A population study of apoE genotype at the age of 85: relation to dementia, cerebrovascular disease, and mortality
- Ingmar Skooga,
- Camilla Hesseb,
- Ólafur Aevarssona,
- Sten Landahlc,
- Jan Wahlströmd,
- Pam Fredmanb,
- Kaj Blennowb
- aDepartment of Psychiatry, Sahlgrenska Hospital Institute of Clinical Neurosciences, bDepartment of Neurochemistry, Institute of Clinical Neurosciences, cDepartment of Geriatric Medicine, dDepartment of Clinical Genetics, Göteborg University, Sweden
- Dr Ingmar Skoog, Department of Psychiatry, Sahlgrenska Hospital, S-413 45 Göteborg, Sweden. Telephone 0046 31 60 12 89; fax 0046 31 82 81 63; email
- Received 9 April 1997
- Revised 4 July 1997
- Accepted 9 July 1997
OBJECTIVES To study the association of apoE genotypes with dementia and cerebrovascular disorders in a population based sample of 85 year old people.
METHODS A representative sample of 85 year old people (303 non-demented, 109 demented) were given a neuropsychiatric and a medical examination and head CT. The apoE isoforms were determined. Dementia was diagnosed according to DSM-III-R.
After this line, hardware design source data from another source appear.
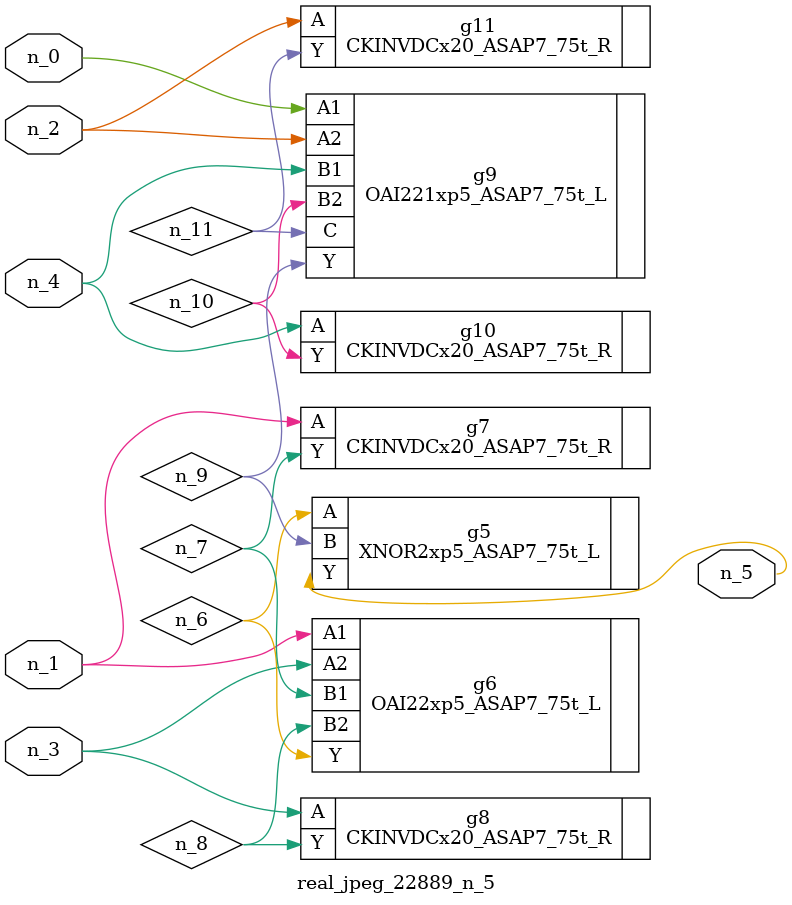
<source format=v>
module real_jpeg_22889_n_5 (n_4, n_0, n_1, n_2, n_3, n_5);

input n_4;
input n_0;
input n_1;
input n_2;
input n_3;

output n_5;

wire n_8;
wire n_11;
wire n_6;
wire n_7;
wire n_10;
wire n_9;

OAI221xp5_ASAP7_75t_L g9 ( 
.A1(n_0),
.A2(n_2),
.B1(n_4),
.B2(n_10),
.C(n_11),
.Y(n_9)
);

OAI22xp5_ASAP7_75t_L g6 ( 
.A1(n_1),
.A2(n_3),
.B1(n_7),
.B2(n_8),
.Y(n_6)
);

CKINVDCx20_ASAP7_75t_R g7 ( 
.A(n_1),
.Y(n_7)
);

CKINVDCx20_ASAP7_75t_R g11 ( 
.A(n_2),
.Y(n_11)
);

CKINVDCx20_ASAP7_75t_R g8 ( 
.A(n_3),
.Y(n_8)
);

CKINVDCx20_ASAP7_75t_R g10 ( 
.A(n_4),
.Y(n_10)
);

XNOR2xp5_ASAP7_75t_L g5 ( 
.A(n_6),
.B(n_9),
.Y(n_5)
);


endmodule
</source>
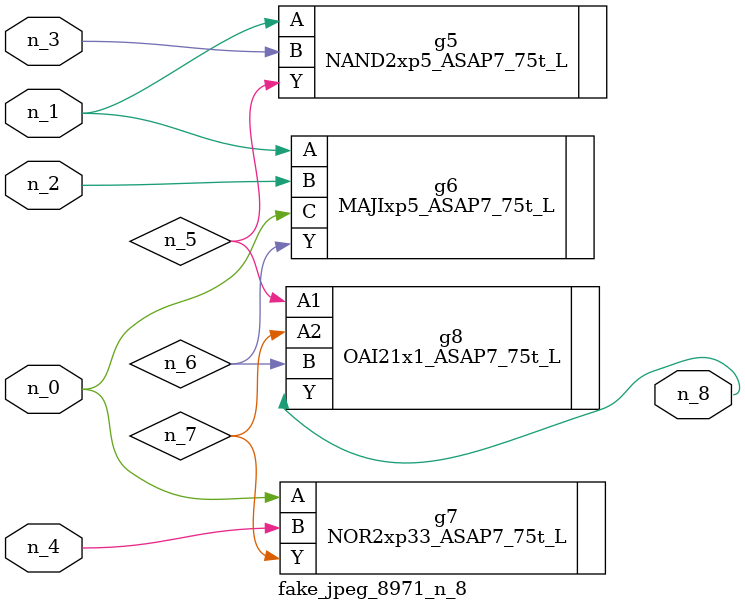
<source format=v>
module fake_jpeg_8971_n_8 (n_3, n_2, n_1, n_0, n_4, n_8);

input n_3;
input n_2;
input n_1;
input n_0;
input n_4;

output n_8;

wire n_6;
wire n_5;
wire n_7;

NAND2xp5_ASAP7_75t_L g5 ( 
.A(n_1),
.B(n_3),
.Y(n_5)
);

MAJIxp5_ASAP7_75t_L g6 ( 
.A(n_1),
.B(n_2),
.C(n_0),
.Y(n_6)
);

NOR2xp33_ASAP7_75t_L g7 ( 
.A(n_0),
.B(n_4),
.Y(n_7)
);

OAI21x1_ASAP7_75t_L g8 ( 
.A1(n_5),
.A2(n_7),
.B(n_6),
.Y(n_8)
);


endmodule
</source>
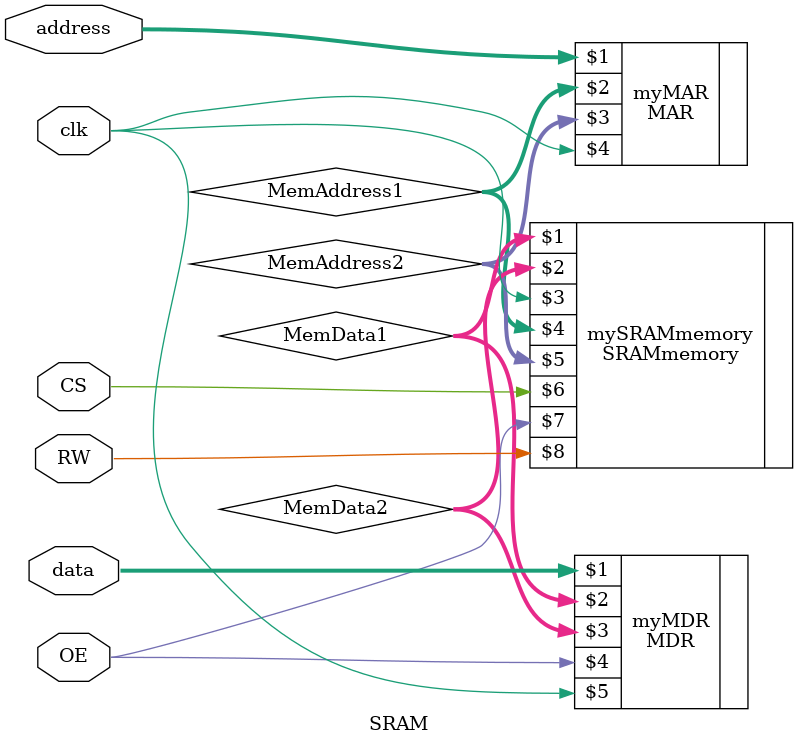
<source format=v>
`include "MAR.v"
`include "MDR.v"
`include "SRAMmemory.v"
`include "memory.v"

module SRAM (data, address,OE,CS,RW, clk/*,data1out,data2out*/);
	
	//output  [15:0] data1out,data2out;
	//wire [15:0] data1,data2;
	//assign data1out=data1;
	//assign data2out=data2;
	
	
	inout [31:0] data;
	input [10:0] address;
	input OE,CS,RW,clk;
	
	wire [10:0] MemAddress1,MemAddress2;
	wire [15:0] MemData1,MemData2;//,MemData12,MemData22;
	//logic [15:0] MemDataTransfer1,MemDataTransfer2;
	
	MAR myMAR (address,MemAddress1,MemAddress2,clk);
	MDR myMDR (data,MemData1,MemData2,OE,clk);
	SRAMmemory mySRAMmemory (MemData1, MemData2, clk, MemAddress1, MemAddress2,CS, OE, RW/*,data1,data2*/);
	

	
	//assign data1=MemData1;
	//assign data2=MemData2;
	
	/*
	always @ (*)
		begin
			if (OE)
			begin
				MemDataTransfer1=MemData12;
				MemDataTransfer2=MemData22;
			end
			else 
			begin
				MemDataTransfer1=MemData1;
				MemDataTransfer2=MemData2;
			end
		end
	
	assign MemData1=(OE)?MemDataTransfer1:16'bz;
	assign MemData2=(OE)?MemDataTransfer2:16'bz;
	*/
	
endmodule
</source>
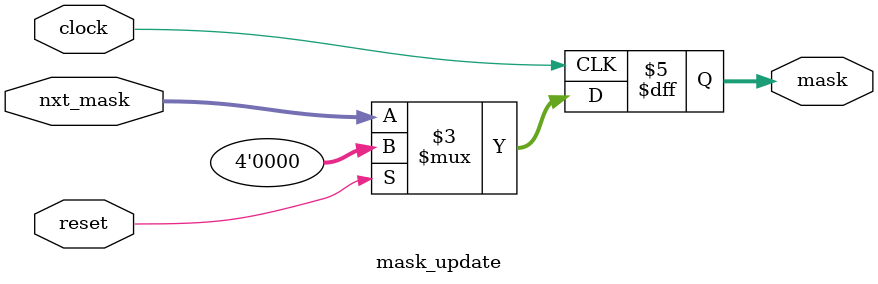
<source format=sv>

module round_robin_arbiter #(parameter WIDTH=4) (
  input wire clock, reset,
  input wire [WIDTH-1:0] request,
  output wire [WIDTH-1:0] grant
);
  wire [WIDTH-1:0] masked_req;
  wire [WIDTH-1:0] priority_req;
  wire [WIDTH-1:0] prefix_subtractor_output;
  wire [WIDTH-1:0] mask, nxt_mask;

  // 实例化请求掩码模块
  request_masking #(.WIDTH(WIDTH)) req_mask_inst (
    .request(request),
    .mask(mask),
    .masked_req(masked_req),
    .priority_req(priority_req)
  );

  // 实例化前缀减法器模块
  prefix_subtractor #(.WIDTH(WIDTH)) prefix_sub_inst (
    .priority_req(priority_req),
    .subtractor_output(prefix_subtractor_output)
  );

  // 实例化授权生成模块
  grant_generator #(.WIDTH(WIDTH)) grant_gen_inst (
    .masked_req(masked_req),
    .request(request),
    .prefix_subtractor_output(prefix_subtractor_output),
    .grant(grant),
    .nxt_mask(nxt_mask)
  );

  // 实例化掩码更新模块
  mask_update #(.WIDTH(WIDTH)) mask_update_inst (
    .clock(clock),
    .reset(reset),
    .nxt_mask(nxt_mask),
    .mask(mask)
  );
endmodule

// 请求掩码模块 - 处理请求掩码逻辑
module request_masking #(parameter WIDTH=4) (
  input wire [WIDTH-1:0] request,
  input wire [WIDTH-1:0] mask,
  output wire [WIDTH-1:0] masked_req,
  output wire [WIDTH-1:0] priority_req
);
  // 掩码应用于请求信号
  assign masked_req = request & ~mask;
  
  // 确定优先级请求 - 如果掩码请求有效则使用它，否则使用原始请求
  assign priority_req = |masked_req ? masked_req : request;
endmodule

// 前缀减法器模块 - 实现并行前缀减法运算
module prefix_subtractor #(parameter WIDTH=4) (
  input wire [WIDTH-1:0] priority_req,
  output wire [WIDTH-1:0] subtractor_output
);
  // 使用并行前缀减法器实现（减1操作）生成独热码
  // 利用补码算术特性: x & (-x) 提取最低有效位
  assign subtractor_output = priority_req & (~priority_req + 1'b1);
endmodule

// 授权生成模块 - 生成最终的授权信号
module grant_generator #(parameter WIDTH=4) (
  input wire [WIDTH-1:0] masked_req,
  input wire [WIDTH-1:0] request,
  input wire [WIDTH-1:0] prefix_subtractor_output,
  output wire [WIDTH-1:0] grant,
  output wire [WIDTH-1:0] nxt_mask
);
  wire [WIDTH-1:0] grant_masked, grant_unmasked;
  reg [WIDTH-1:0] next_mask_reg;
  
  // 根据掩码请求和原始请求分别计算授权
  assign grant_masked = |masked_req ? prefix_subtractor_output : {WIDTH{1'b0}};
  assign grant_unmasked = |masked_req ? {WIDTH{1'b0}} : (|request ? prefix_subtractor_output : {WIDTH{1'b0}});
  
  // 合并两种授权情况
  assign grant = grant_masked | grant_unmasked;
  
  // 计算下一个掩码值
  always @(*) begin
    if (|grant)
      next_mask_reg = {grant[WIDTH-2:0], grant[WIDTH-1]};
    else
      next_mask_reg = nxt_mask;
  end
  
  assign nxt_mask = next_mask_reg;
endmodule

// 掩码更新模块 - 处理掩码的时序更新
module mask_update #(parameter WIDTH=4) (
  input wire clock, reset,
  input wire [WIDTH-1:0] nxt_mask,
  output reg [WIDTH-1:0] mask
);
  // 在时钟上升沿更新掩码
  always @(posedge clock) begin
    if (reset)
      mask <= {WIDTH{1'b0}};
    else
      mask <= nxt_mask;
  end
endmodule
</source>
RESULTS At the age of 85, carriers of the apoE ε4 allele had an increased odds ratio (OR) for dementia (1.9; p<0.01) and its subtypes Alzheimer’s disease (1.9; p<0.05) and vascular dementia (2.0; p<0.05). Among those categorised as having vascular dementia, the apoE ε4 allele was associated with mixed Alzheimer’s disease-multi-infarct dementia (OR 6.5; p<0.05), but not with pure multi-infarct dementia (OR 1.5; NS). Only carriers of the apoE ε4 allele who also had ischaemic white matter lesions on CT of the head had an increased OR for dementia (OR 6.1; p=0.00003), and its main subtypes Alzheimer’s disease (OR 6.8; p=0.002) and vascular dementia (OR 5.6; p=0.0007), whereas carriers of the apoE ε4 allele without white matter lesions had an OR for dementia of 1.0 (OR for Alzheimer’s disease 1.8; NS and for vascular dementia 0.6; NS) and non-carriers of the apoE ε4 allele with white matter lesions had an OR for dementia of 2.2; NS (OR for Alzheimer’s disease 2.7; NS and for vascular dementia 1.6; NS). The apoE allele variants were not related to mortality or incidence of dementia between the ages of 85 and 88. The ε2 allele was related to a higher prevalence of stroke or transient ischaemic attack at the age of 85 (OR 2.1; p<0.05) and a higher incidence of multi-infarct dementia during the follow up (OR 2.9; p<0.05).
CONCLUSIONS Neither the apoE ε4 allele nor white matter lesions are sufficient risk factors by themselves for dementia at very old ages, whereas possession of both these entities increases the risk for Alzheimer’s disease and vascular dementia substantially.